> _Extrait du texte_:
Lanceurs d’alerte : l’aménagement de la charge de la preuve s’applique en référé !
Lorsqu’un salarié fait un signalement de bonne foi et dans le respect des dispositions de la loi, il bénéficie de la protection applicable aux lanceurs d’alerte contre le licenciement, les sanctions et les mesures discriminatoires. En cas de litige, cette protection prévoit un aménagement de la charge de la preuve au profit des lanceurs d’alerte.
Cet aménagement de la charge de la preuve est-il applicable lorsqu’un lanceur d’alerte saisit le juge des référés ? Dans un arrêt rendu sous l’empire des dispositions antérieures à la loi du 21 mars 2022, mais dont la solution nous paraît transposable, la Cour de cassation répond par l’affirmative. Cass.soc.1er février 2023, n°21-24271.
Faits, procédure, prétentions
Une salariée saisit le comité d’éthique du groupe qui l’emploie pour signaler des faits susceptibles d’être qualifiés de corruption, mettant en cause l’un de ses anciens collaborateurs et son employeur.
Par la suite, estimant subir du harcèlement elle en informe également le comité d’éthique, mais au bout du compte celui-ci conclut à l’absence de situation contraire aux règles et principes éthiques et la salariée est convoquée à un entretien préalable puis licenciée.
Sur ce, la salariée saisit la formation des référés de la juridiction prud’homale pour demander la nullité de son licenciement intervenu, selon elle, en violation des dispositions protectrices des lanceurs d’alerte, ainsi que sa réintégration.
En l’espèce, la salariée invoquait les articles protégeant les lanceurs d’alerte en matière de corruption contre le licenciement et les représailles, à savoir les articles L.1132-3-3 et L.1132-4 du Code du travail tels qu’issus de la loi Sapin II (donc avant la transposition de la Directive par la loi du 22 mars 2022).
Son syndicat et la Maison des lanceurs d'alerte interviennent à l'instance. Le Défenseur des droits dépose des observations en cassation.
L’aménagement de la charge de la preuve au profit des lanceurs d’alerte s’applique en référé
La Cour de cassation a donc été amenée à répondre à cette question : l’aménagement de la charge de la preuve, prévue au profit des lanceurs d’alerte s’applique-t-elle en référé ?Lorsqu’il existe un litige portant sur son licenciement ou toute autre mesure de représailles (sanction, mesure discriminatoire), l’article L.1132-3-3 du Code du travail prévoit un aménagement de la charge de la preuve au profit du salarié auquel est reconnue la qualité de lanceur d’alerte. Dans ce cas, sur le modèle du droit de la non-discrimination, le salarié peut se contenter d’apporter des éléments de fait qui permettent de présumer qu’il/elle a relaté ou témoigné de bonne foi de faits constitutifs d’un délit ou d’un crime, ou qu’il a signalé une alerte dans le respect des articles 6 à 8 de la loi du 9 décembre 2016. Il incombe à l’employeur, au vu des éléments, de prouver que sa décision est justifiée par des éléments objectifs étrangers à la déclaration ou au témoignage du salarié.

> _Matériel présenté_:

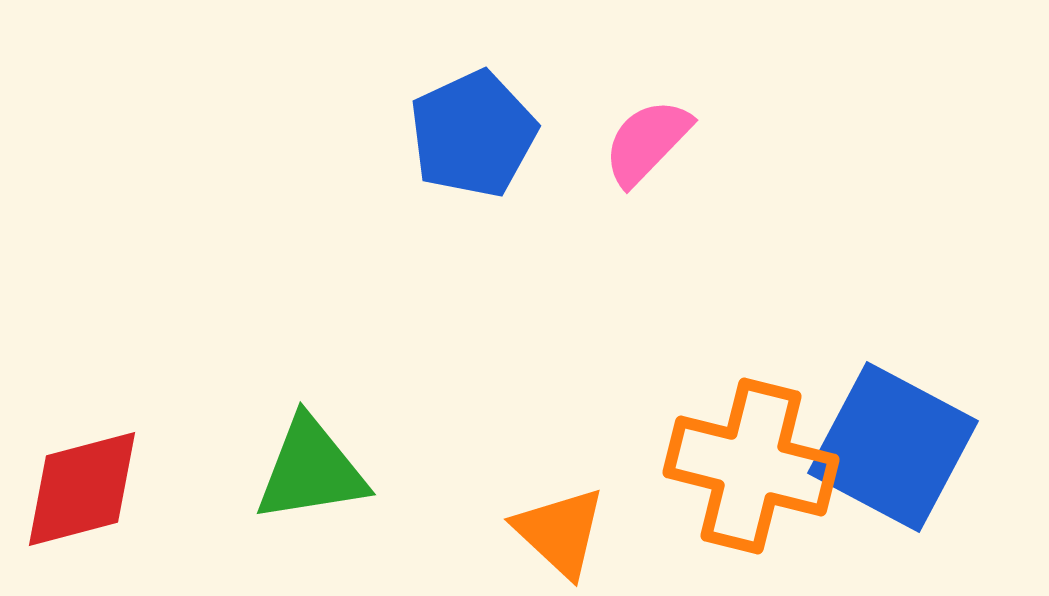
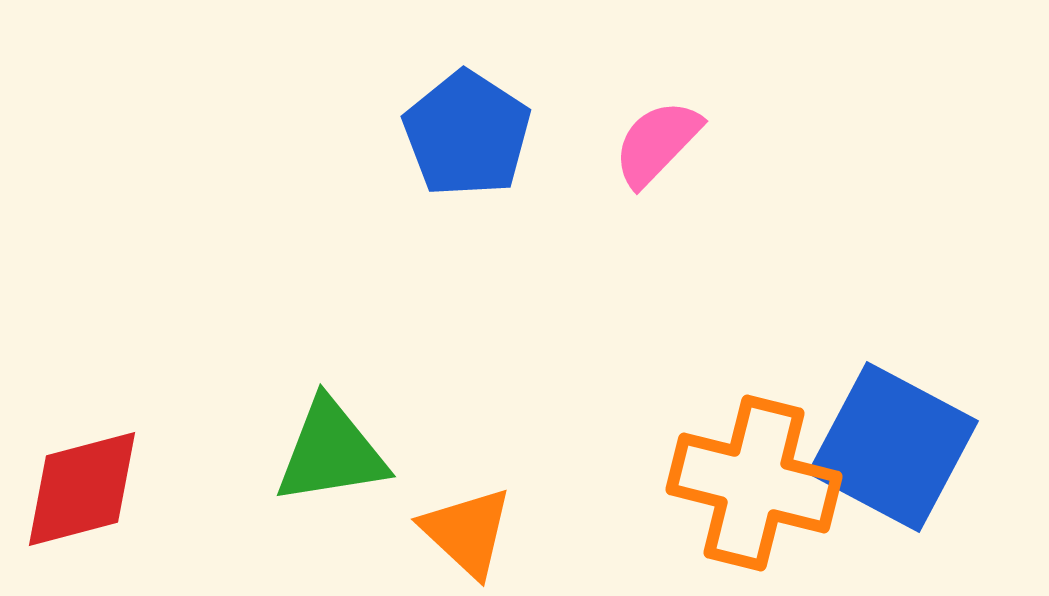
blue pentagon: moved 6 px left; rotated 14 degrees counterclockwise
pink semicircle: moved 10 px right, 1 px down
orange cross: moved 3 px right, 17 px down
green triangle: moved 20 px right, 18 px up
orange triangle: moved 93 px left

...

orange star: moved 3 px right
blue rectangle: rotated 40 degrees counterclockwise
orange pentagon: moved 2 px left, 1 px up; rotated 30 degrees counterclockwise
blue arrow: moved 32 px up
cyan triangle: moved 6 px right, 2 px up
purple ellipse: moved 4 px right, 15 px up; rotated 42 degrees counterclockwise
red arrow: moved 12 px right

--

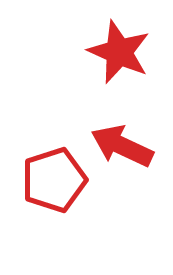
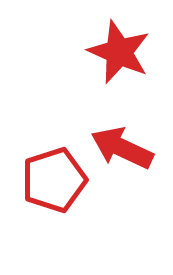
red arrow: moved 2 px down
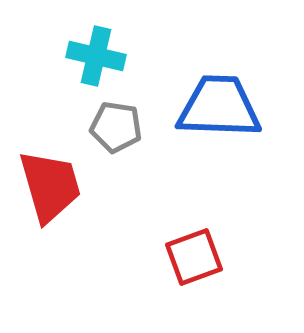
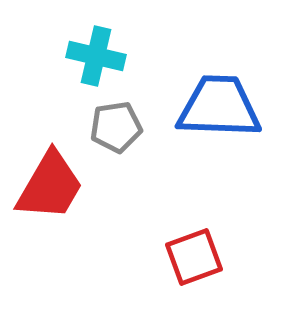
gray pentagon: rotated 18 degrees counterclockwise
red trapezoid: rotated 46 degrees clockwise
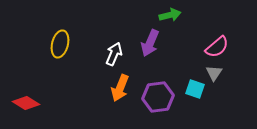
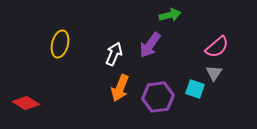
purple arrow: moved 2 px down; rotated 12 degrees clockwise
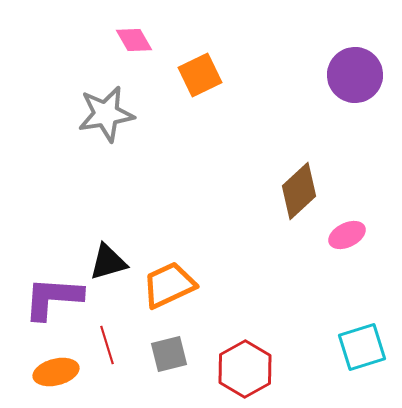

> _Tâches à réaliser_:
- 1) Répondez aux questions suivantes d'après le texte sur les lanceurs d'alerte.
(a) Quel organe la salariée saisit-elle pour signaler des faits susceptibles d'être qualifiés de corruption ?
(b) Que demande la salariée à la formation des référés de la juridiction prud'homale ?
(c) Quels articles du Code du travail la salariée invoquait-elle ?
- 2) Recopiez mot pour mot le passage du texte sur les lanceurs d'alerte, de "En l’espèce, la" à "observations en cassation.".

> _Réponses aux tâches_:
- 1)
(a) Elle saisit le comité d'éthique du groupe qui l'emploie.
(b) Elle demande la nullité de son licenciement ainsi que sa réintégration.
(c) Elle invoquait les articles L.1132-3-3 et L.1132-4 du Code du travail.

- 2)
En l’espèce, la salariée invoquait les articles protégeant les lanceurs d’alerte en matière de corruption contre le licenciement et les représailles, à savoir les articles L.1132-3-3 et L.1132-4 du Code du travail tels qu’issus de la loi Sapin II (donc avant la transposition de la Directive par la loi du 22 mars 2022).
Son syndicat et la Maison des lanceurs d'alerte interviennent à l'instance. Le Défenseur des droits dépose des observations en cassation.